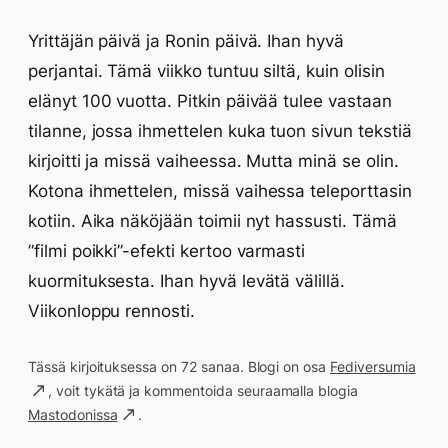
Yrittäjän päivä ja Ronin päivä. Ihan hyvä
perjantai. Tämä viikko tuntuu siltä, kuin olisin
elänyt 100 vuotta. Pitkin päivää tulee vastaan
tilanne, jossa ihmettelen kuka tuon sivun tekstiä
kirjoitti ja missä vaiheessa. Mutta minä se olin.
Kotona ihmettelen, missä vaihessa teleporttasin
kotiin. Aika näköjään toimii nyt hassusti. Tämä
”filmi poikki”-efekti kertoo varmasti
kuormituksesta. Ihan hyvä levätä välillä.
Viikonloppu rennosti.
Tässä kirjoituksessa on 72 sanaa. Blogi on osa
Fediversumia
, voit tykätä ja kommentoida seuraamalla blogia
Mastodonissa
.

INSTRUCTIONS TO FOLLOW: Everything from the line holding "Viikonloppu rennosti." through the last line of the entries should be retyped exactly, with no other lines.

EXERCISE SOLUTION:
Viikonloppu rennosti.
Tässä kirjoituksessa on 72 sanaa. Blogi on osa
Fediversumia
, voit tykätä ja kommentoida seuraamalla blogia
Mastodonissa
.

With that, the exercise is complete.